2. Class-specific image generation
The method aims to generate an image that is "representative of the class" according to the scores generated by the model. The image generated is image I which maximizes the score Sc(I) for a given class c. This image is also regularized according to the L2-norm.
This image I is found using back-propagation, in a similar way to when training the model. The key difference is that now, instead of keeping the same inputs and optimizing the weights, we are keeping the weights constant and optimizing the inputs (i.e. the values of the pixels in the image). For this method, the image is initialized to have random RGB values for each pixel.
3. Deep Dream image generation
The key difference between Deep Dream image generation and class-specific image generation is that the starting image is no longer random. In the case of Deep Dream, an actual image from the data set is used as the initial image. The rest of the method is the same as class-specific image generation; we simply perform back-propagation and find the gradient with respect to the input image to update the image.

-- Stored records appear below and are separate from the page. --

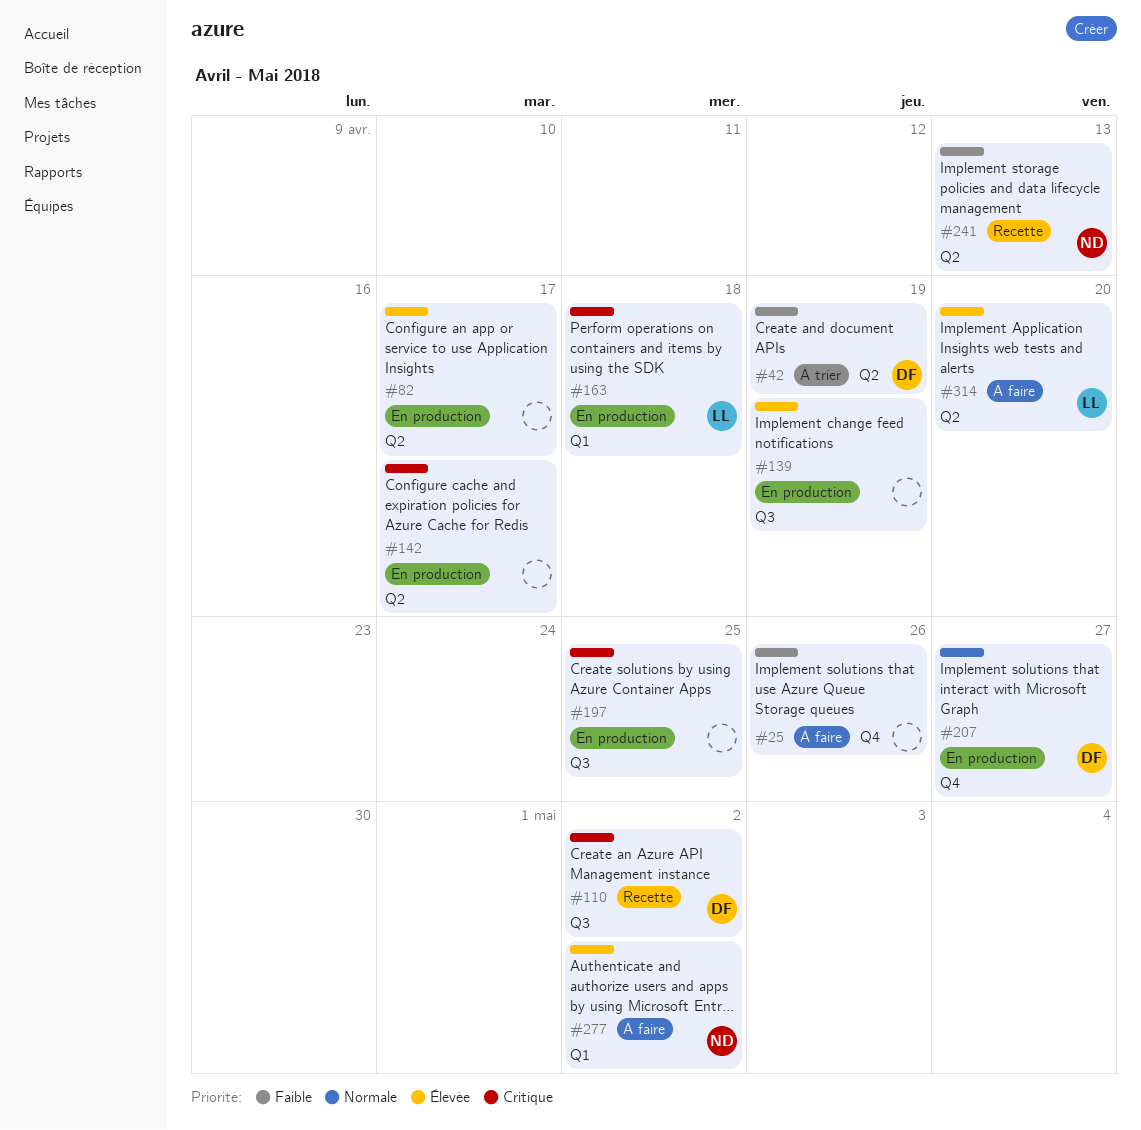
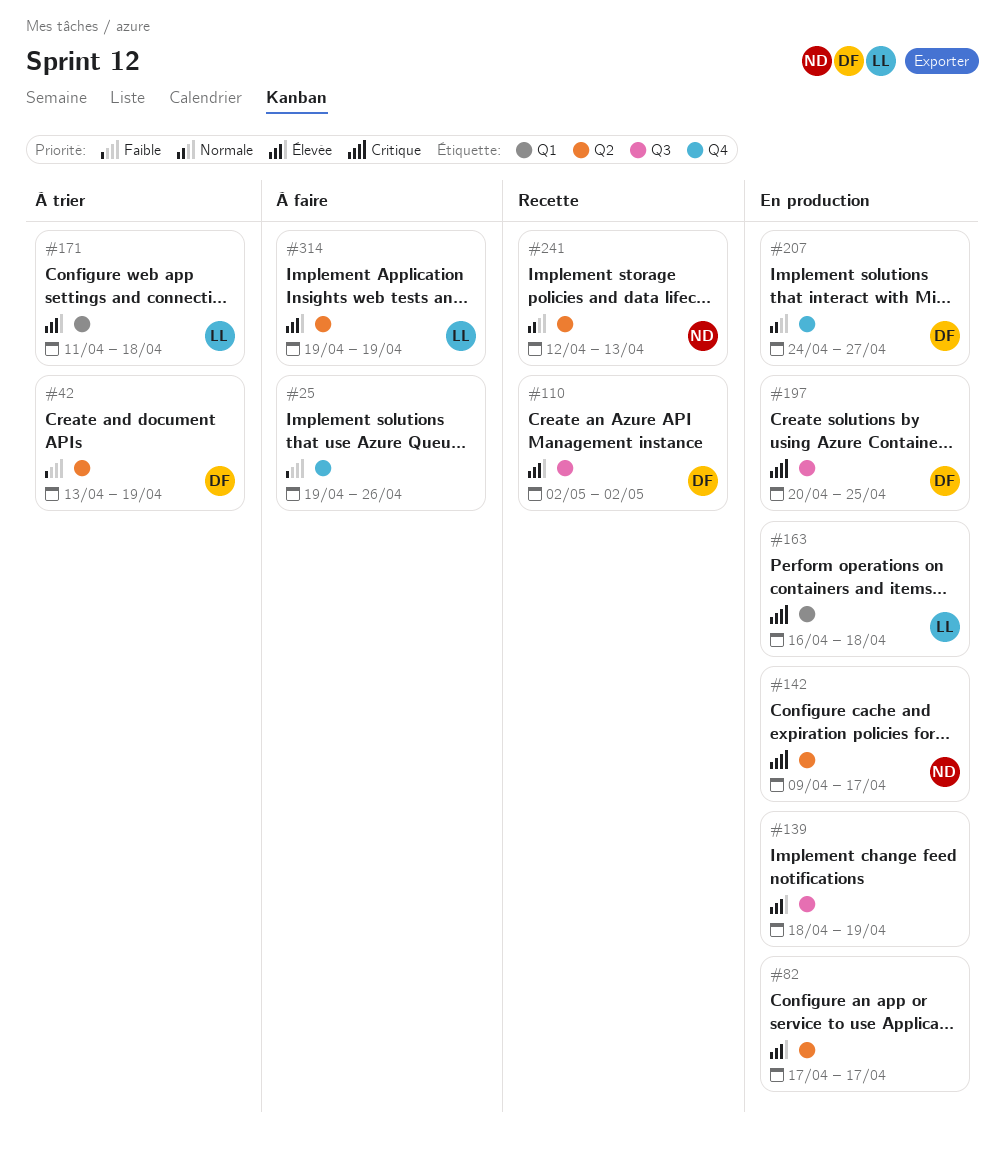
#110, priority: Critique -> Élevée
#142, owner: none -> ND
#171: none -> present
#197, owner: none -> DF
#241, priority: Faible -> Normale
#277: present -> none
#314, due: Apr 20 -> Apr 19

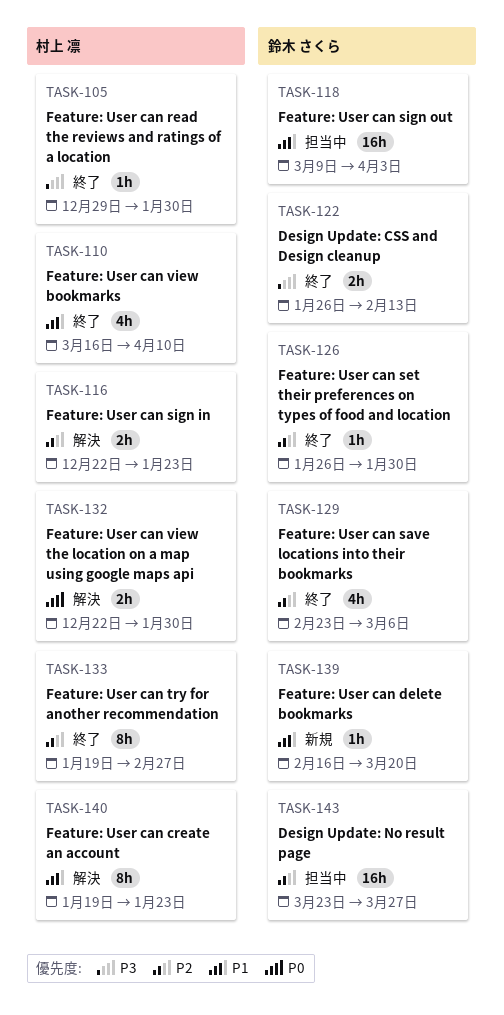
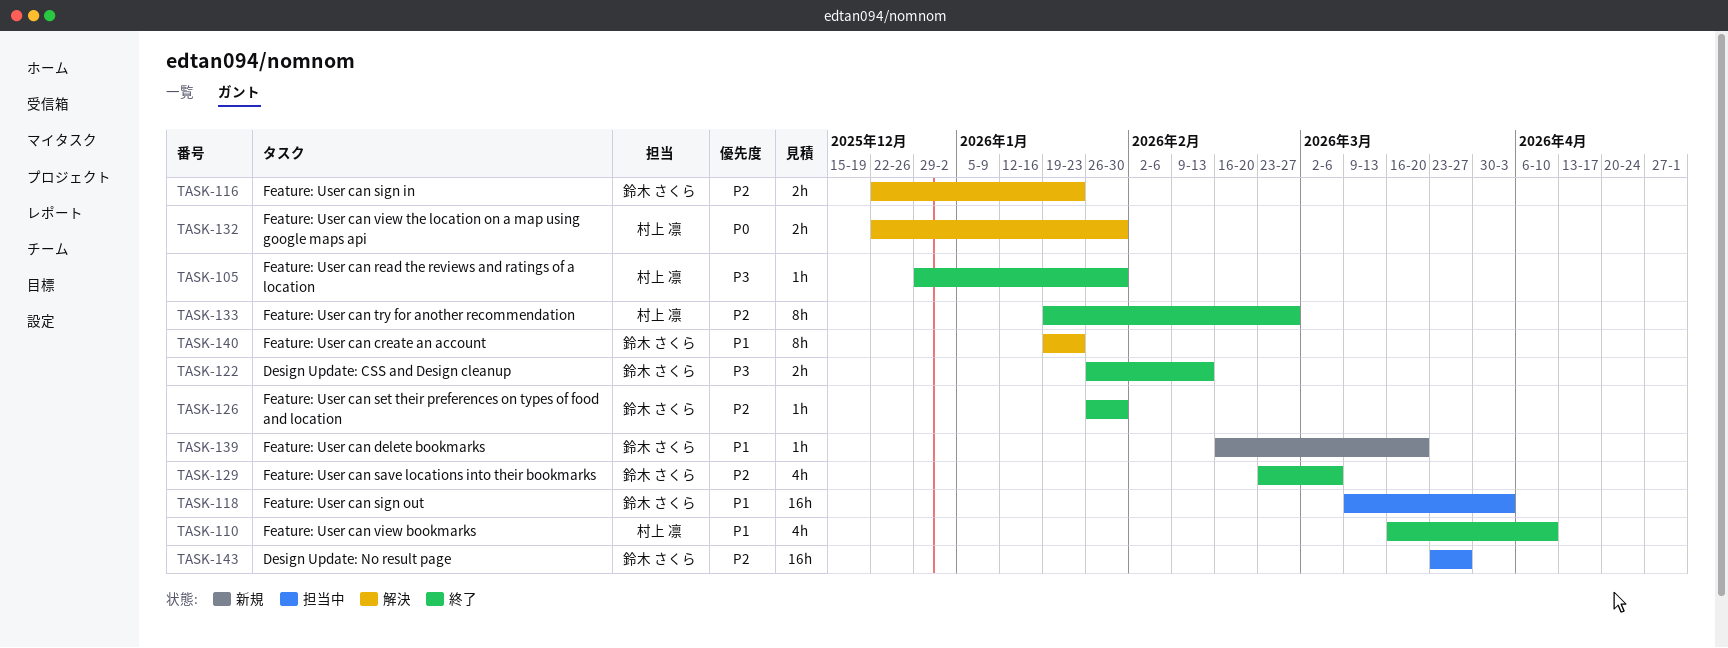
TASK-116, owner: 村上 凛 -> 鈴木 さくら
TASK-140, owner: 村上 凛 -> 鈴木 さくら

The methods outlined above have been implemented in papers mostly on images from the ImageNet data set. These images are of everyday objects and generally consist of a clear foreground and background.

Outcomes of interpretability analysis
Okay, let’s get back to CLIP now. So the authors explored the model’s interpretability and they classified the neurons into multiple groups: Region, People, and Emotion Neurons. Note that most of their analysis was on the vision side of CLIP, not the text side. The resulting analysis shows the unusual association between images and their meaning.
For example, for emotion neurons, bored would be equal to "Relaxing + grumpy + sunset". Also, the model shows a clear bias (because of the dataset) in a lot of cases. For example, "illegal immigration" seems to be highly correlated to "Latin America". My point here is not to iterate over the examples that you can just read about in their article, but rather the benefit of the interpretability analysis. Because as a Machine Learning developer, this is quite useful information.
Very funny failure cases
I am sure a lot of you have probably seen this somewhere around in the media:

It’s basically showing that although CLIP classifies an apple correctly, simply a "Pen and paper activation attack" can fool the network into thinking that this image is an iPod. This was quite eye-opening for me because it shows that although CLIP is a powerful model, it can be easily fooled. And I think this is true for a lot of the current AI systems (and I wonder how Elon Musk thinks AI is going to take over the world). I don’t mean to be discouraging, I think it is a good thing that we are aware of such issues so that we can fix them, and this is one of the main aims of this article, to promote more interpretability studies. Also, I think analyzing the attacks that can make a neural network fail is a significant aspect of such a study.
Finally, one of the most interesting things that they released is the OpenAI microscope. Which is a tool that you can use to actually see those activations for yourself!
Final Thoughts
I hope you have enjoyed this article, I tried not to make it too long. I think one of the most important outcomes that I am hoping you would get out of this is to have a small interpretability section in your machine learning project. This will help you with understanding deep learning in-depth and will provide extremely valuable images that you can present (in addition to your scores and metrics).